In this case, Mrs. Philp did not have a legal obligation to her five children because they were all adults and financially independent. Therefore, the issue in this case was her legal obligation to her surviving spouse, Dr. Philp. As established in Tataryn, “guidance concerning the testator’s legal obligations while he or she was alive may be found in the Divorce Act, family property legislation or the law of constructive trusts” (at para 48). The court also noted at paragraph 79, that in considering whether adequate provision has been made, the value of the estate is important. At the time of Mrs. Philp’s death, her estate had a value of $677,000 and Dr. Philp’s assets totalled $600,000. The court then considered Ciarniello v James, 2016 BCSC 1699, which established that legal obligations to a spouse are considered at the time of “notional separation” immediately prior to the testator’s death (at para 32). As a result, it was determined that there was a strong prima facie argument that Mrs. Philp discharged her legal duty to her spouse because of the close to one-half division of family assets at the time of her death.

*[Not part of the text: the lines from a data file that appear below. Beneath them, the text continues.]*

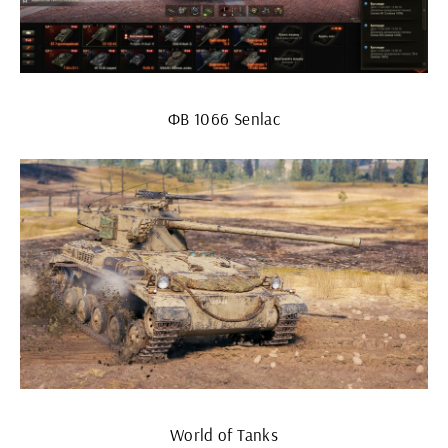
ФВ 1066 Senlac
World of Tanks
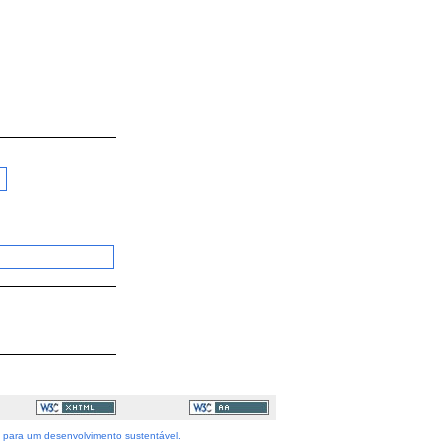
as para um desenvolvimento sustentável.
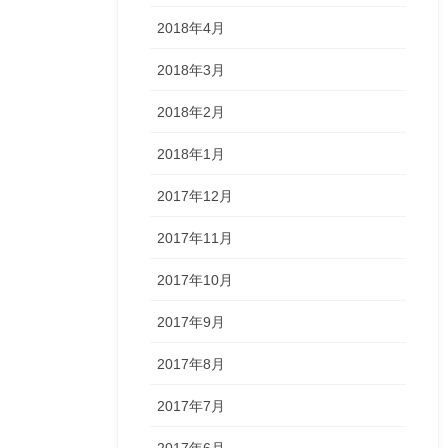
2018年4月
2018年3月
2018年2月
2018年1月
2017年12月
2017年11月
2017年10月
2017年9月
2017年8月
2017年7月
2017年6月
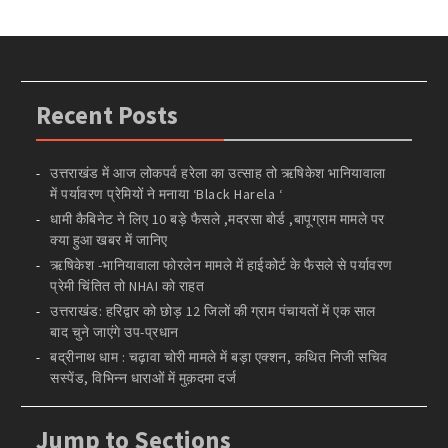
Recent Posts
उत्तराखंड में आज लोकपर्व हरेला का उत्साह तो ऋषिकेश भानियावाला
में पर्यावरण प्रेमियों ने मनाया ‘Black Harela ‘
धामी कैबिनेट ने लिए 10 बड़े फैसले ,मदरसा बोर्ड ,बापूग्राम मामले पर
क्या हुआ खबर में जानिए
ऋषिकेश -भानियावाला फोरलेन मामले में हाईकोर्ट के फैसले से पर्यावरण
प्रेमी चिंतित तो NHAI को राहत
उत्तराखंड: हरिद्वार को छोड़ 12 जिलों की ग्राम पंचायतों में एक साल
बाद चुने जाएंगे उप-प्रधान
बद्रीनाथ धाम : चढ़ावा चोरी मामले में बड़ा एक्शन, कथित निजी सचिव
सस्पेंड, विभिन्न धाराओं में मुक़दमा दर्ज
Jump to Sections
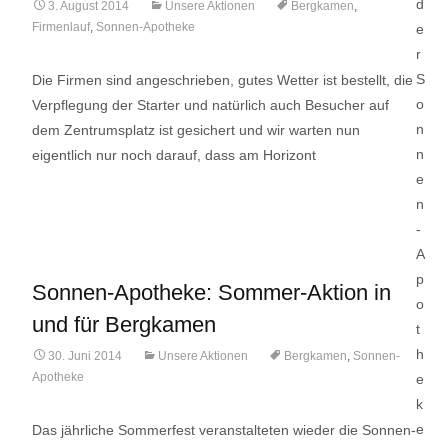
3. August 2014
Unsere Aktionen
Bergkamen
,
Firmenlauf
,
Sonnen-Apotheke
Die Firmen sind angeschrieben, gutes Wetter ist bestellt, die
Verpflegung der Starter und natürlich auch Besucher auf
dem Zentrumsplatz ist gesichert und wir warten nun
eigentlich nur noch darauf, dass am Horizont
Lese mehr…
Sonnen-Apotheke: Sommer-Aktion in
und für Bergkamen
30. Juni 2014
Unsere Aktionen
Bergkamen
,
Sonnen-
Apotheke
Das jährliche Sommerfest veranstalteten wieder die Sonnen-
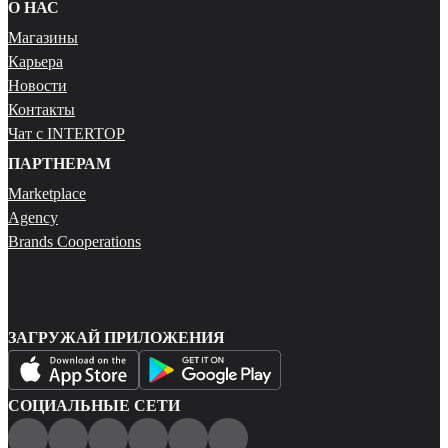
О НАС
Магазины
Карьера
Новости
Контакты
Чат с INTERTOP
ПАРТНЕРАМ
Marketplace
Agency
Brands Cooperations
ЗАГРУЖАЙ ПРИЛОЖЕНИЯ
СОЦИАЛЬНЫЕ СЕТИ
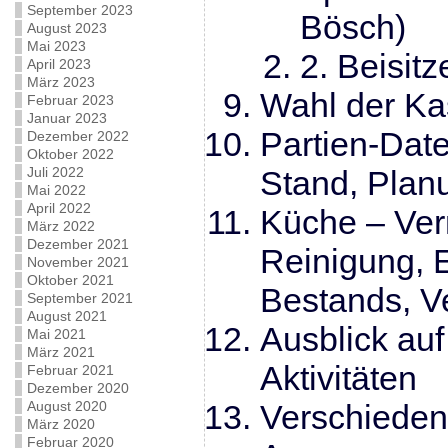
September 2023
Bösch)
August 2023
Mai 2023
2. Beisitz
April 2023
März 2023
Wahl der Ka
Februar 2023
Januar 2023
Partien-Date
Dezember 2022
Oktober 2022
Juli 2022
Stand, Plan
Mai 2022
April 2022
Küche – Ver
März 2022
Dezember 2021
Reinigung, 
November 2021
Oktober 2021
Bestands, Ve
September 2021
August 2021
Ausblick auf
Mai 2021
März 2021
Aktivitäten
Februar 2021
Dezember 2020
August 2020
Verschiede
März 2020
Februar 2020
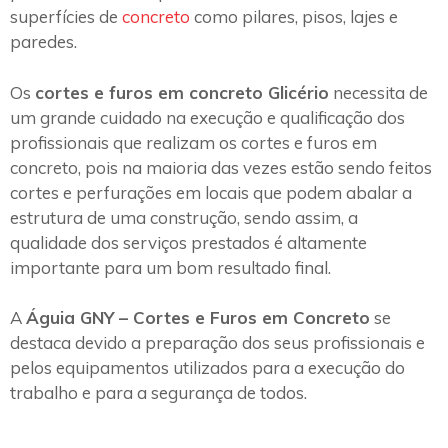
superfícies de
concreto
como pilares, pisos, lajes e
paredes.
Os
cortes e furos em concreto Glicério
necessita de
um grande cuidado na execução e qualificação dos
profissionais que realizam os cortes e furos em
concreto, pois na maioria das vezes estão sendo feitos
cortes e perfurações em locais que podem abalar a
estrutura de uma construção, sendo assim, a
qualidade dos serviços prestados é altamente
importante para um bom resultado final.
A
Águia GNY – Cortes e Furos em Concreto
se
destaca devido a preparação dos seus profissionais e
pelos equipamentos utilizados para a execução do
trabalho e para a segurança de todos.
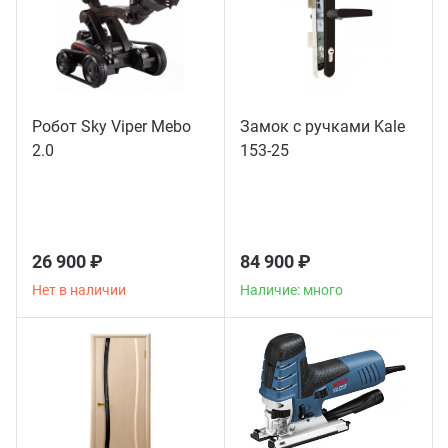
Робот Sky Viper Mebo
Замок с ручками Kale
2.0
153-25
26 900 ₽
84 900 ₽
Нет в наличии
Наличие: много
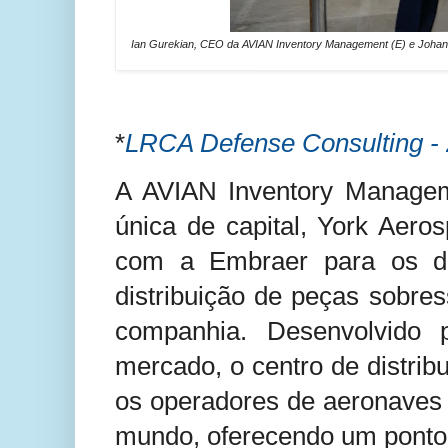
Ian Gurekian, CEO da AVIAN Inventory Management (E) e Johann
*
LRCA Defense Consulting - 
A AVIAN Inventory Managem
única de capital, York Aero
com a Embraer para os dir
distribuição de peças sobre
companhia. Desenvolvido 
mercado, o centro de distrib
os operadores de aeronaves 
mundo, oferecendo um ponto 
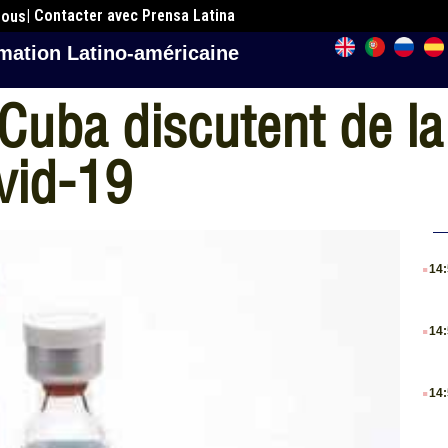
| Contacter avec Prensa Latina
nous
mation Latino-américaine
Cuba discutent de la
vid-19
.
14
.
14
.
14
.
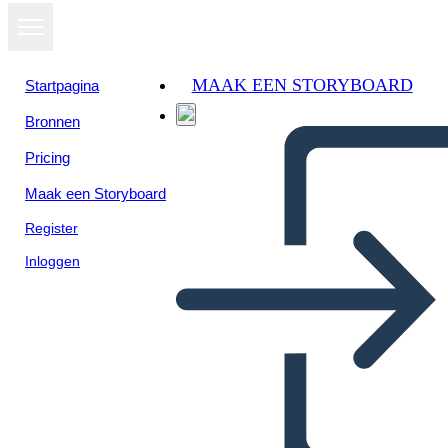
MAAK EEN STORYBOARD
Startpagina
Bronnen
Bekijk als
Pricing
diavoorstelling
Maak een Storyboard
Register
Inloggen
Untitled Storyboard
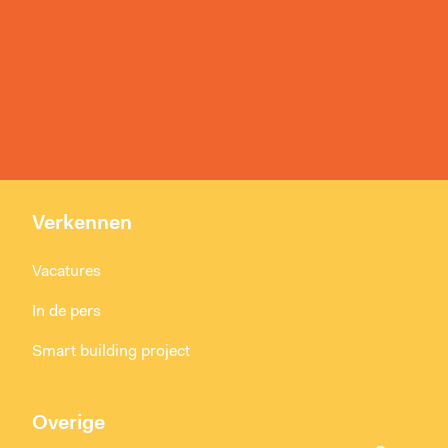
Verkennen
Vacatures
In de pers
Smart building project
Overige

 Turning to the issue of her moral obligations, I note the comment in Bridger v. Bridger Estate, 2006 BCCA 230 (CanLII) at para. 20:
 …Tataryn recognizes that there is no clear legal standard to judge moral claims and the test is more nebulous where the surviving spouse is not strictly speaking a dependent spouse and the children are all financially independent adults…
 As set out in Eckford v. Vanderwood, 2014 BCCA 261 (CanLII) at para. 56, Dr. Philp’s deteriorating health, i.e. dementia, is not relevant to whether Mrs. Philp made adequate provision for him in her will; rather, only those circumstances existing or reasonably foreseeable at the time of the death of the will-maker are relevant. Evidence of cognitive decline “in or about the fall of 2014” was noticed by Ms. Isaak in her affidavit. This, however, was over a year after Mrs. Philp’s death, and therefore I find his condition was not reasonably foreseeable.
 Kish noted at para. 60, the “claims of adult children do not and should not overshadow a testator’s moral duty to a spouse”, especially where the relationship is long. I agree with Saugestad at para. 123, that it is particularly difficult to assess cases where the deceased and surviving spouse have independent adult children from their first marriages.
 Kish also noted at para. 61, however, that as set out in Tataryn, “testator autonomy is one of the two interests ‘protected’ by the WVA.” In this case the defendants argue that testator autonomy reflects Mrs. Philp’s clear attachment to the farm and her wish that it should devolve to her children.
The court concluded that there was a strong moral obligation owed the Dr. Philp, who assisted throughout their marriage in trying to make the farm and horse business a success. Furthermore, he provided significant care for Mrs. Philp in his capacity as a physician over and above what most other spouses could do. Their marriage was long and his contributions to Mrs. Philp’s clearly passionate desire to live on the farm and run the horse business were also significant. The court awarded Dr. Philp $300,000, in view that the result would both balance the legal and moral obligations owed by Mrs. Philp to Dr. Philp and give effect as best it can to her clear intention to keep the farim in the family.